**RECORD EXCERPTS**
======
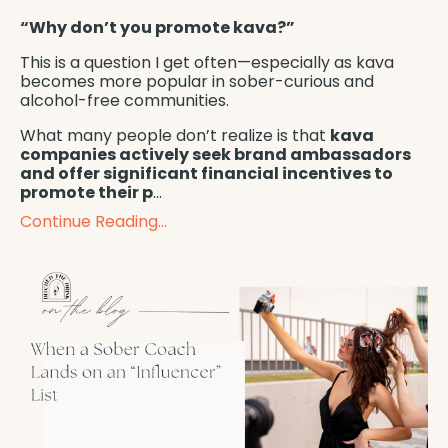
“Why don’t you promote kava?”
This is a question I get often—especially as kava
becomes more popular in sober-curious and
alcohol-free communities.
What many people don’t realize is that
kava
companies actively seek brand ambassadors
and offer significant financial incentives to
promote their p
...
Continue Reading...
======
**WHAT YOU SHOULD DO**
Lines of the listing above that contain the word "kava" should all be returned.

**FINISHED TASK**
“Why don’t you promote kava?”
This is a question I get often—especially as kava
kava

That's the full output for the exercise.